Powered By Blogger

środa, 21 listopada 2012

O gustach się nie dyskutuje, tym bardziej w miłości



Właśnie! Jeden lubi ogórki, drugi ogrodnika córki! Obraz tej „córki” zmienia się z wiekiem, od pewnego zakresu wystarczą same ogórki (najlepiej kiszone!) jako zagrycha.
Jeśli już, mężczyzna szuka przede wszystkim wspanialej kochanki, która będzie jego przyjaciółką. Czytaj – będzie go wspierać w walce z wiatrakami i chwalić po wszystkich jarmarkach za najmniejsze dokonania. Chwała bohaterom! Powinna być też inteligentna (ale nie mądrzejsza od „pana i władcy”), ładna, zgrabna, z poczuciem humoru i niehumorzasta. 

Mężczyźni preferują cechy jakby archetypowe – kobiety kokietki, przebojowe, pewne siebie, stylowo ubrane, uśmiechnięte, lubiące seks oralny, mające czym oddychać i na czym siedzieć, ale bez przesady! Ważne – szukają takich, które w przyszłości NIE będą ograniczać ich wolności!
Nie lubią – zakompleksionych, chudych, milczących, pazernych, grymaszących, wchodzących w słowo i flirtujących z innymi. No właśnie! Odpadają wszelkie samotne wyjazdy na wakacje i wyjścia na imprezy! Małe szanse maja feministki.
 Kobieta ocenia „chłopa” według takich samych kryteriów, ale inaczej je szereguje. Przede wszystkim musi być dobry i opiekuńczy, mądry, seksowny i uczciwy. Poza tym ma mieć silny charakter, być przedsiębiorczym, pracowity i odważny.

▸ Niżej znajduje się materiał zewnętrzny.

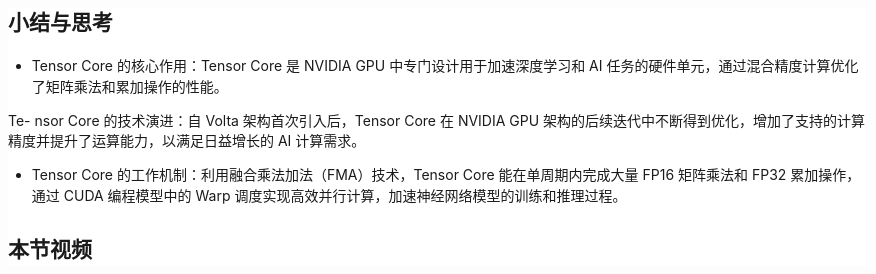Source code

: ## 小结与思考

- Tensor Core 的核心作用：Tensor Core 是 NVIDIA GPU 中专门设计用于加速深度学习和 AI 任务的硬件单元，通过混合精度计算优化了矩阵乘法和累加操作的性能。

Te- nsor Core 的技术演进：自 Volta 架构首次引入后，Tensor Core 在 NVIDIA GPU 架构的后续迭代中不断得到优化，增加了支持的计算精度并提升了运算能力，以满足日益增长的 AI 计算需求。

- Tensor Core 的工作机制：利用融合乘法加法（FMA）技术，Tensor Core 能在单周期内完成大量 FP16 矩阵乘法和 FP32 累加操作，通过 CUDA 编程模型中的 Warp 调度实现高效并行计算，加速神经网络模型的训练和推理过程。

## 本节视频

<html>
<iframe src="https://player.bilibili.com/player.html?isOutside=true&aid=443246021&bvid=BV1aL411a71w&cid=1117347546&p=1&as_wide=1&high_quality=1&danmaku=0&t=30&autoplay=0" width="100%" height="500" scrolling="no" border="0" frameborder="no" framespacing="0" allowfullscreen="true"> </iframe>
</html>
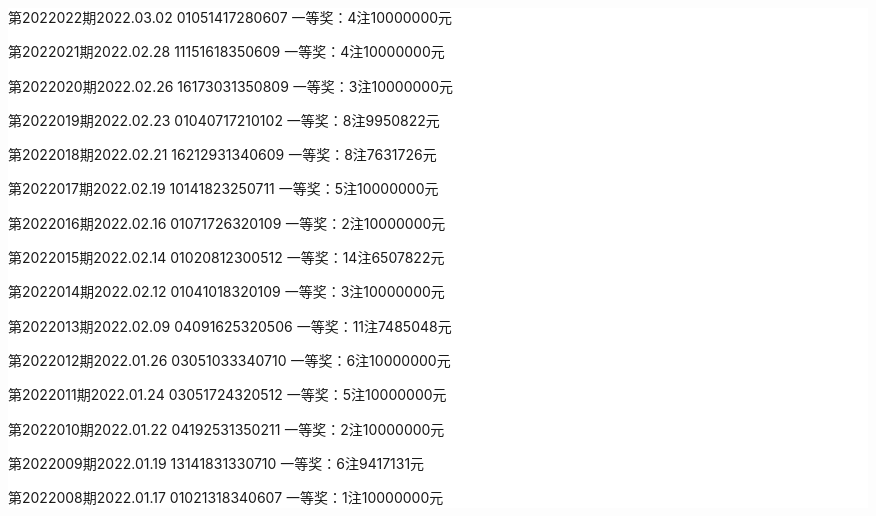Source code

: 第2022022期2022.03.02
01051417280607
一等奖：4注10000000元

第2022021期2022.02.28
11151618350609
一等奖：4注10000000元

第2022020期2022.02.26
16173031350809
一等奖：3注10000000元

第2022019期2022.02.23
01040717210102
一等奖：8注9950822元

第2022018期2022.02.21
16212931340609
一等奖：8注7631726元

第2022017期2022.02.19
10141823250711
一等奖：5注10000000元

第2022016期2022.02.16
01071726320109
一等奖：2注10000000元

第2022015期2022.02.14
01020812300512
一等奖：14注6507822元

第2022014期2022.02.12
01041018320109
一等奖：3注10000000元

第2022013期2022.02.09
04091625320506
一等奖：11注7485048元

第2022012期2022.01.26
03051033340710
一等奖：6注10000000元

第2022011期2022.01.24
03051724320512
一等奖：5注10000000元

第2022010期2022.01.22
04192531350211
一等奖：2注10000000元

第2022009期2022.01.19
13141831330710
一等奖：6注9417131元

第2022008期2022.01.17
01021318340607
一等奖：1注10000000元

Hmmm… Dobry i opiekuńczy? W podtekście z przedsiębiorczym - sprawa jasna - pieniądze. Ma dbać o „swoją” kobietę (spełniać jej zachcianki), dom i dzieci.
Taki na męża akurat! A potem zgodnie z biologią, można szukać kochanka – takiego seksownego pawia macho!
Prosty w obsłudze, tylko jedna dźwignia!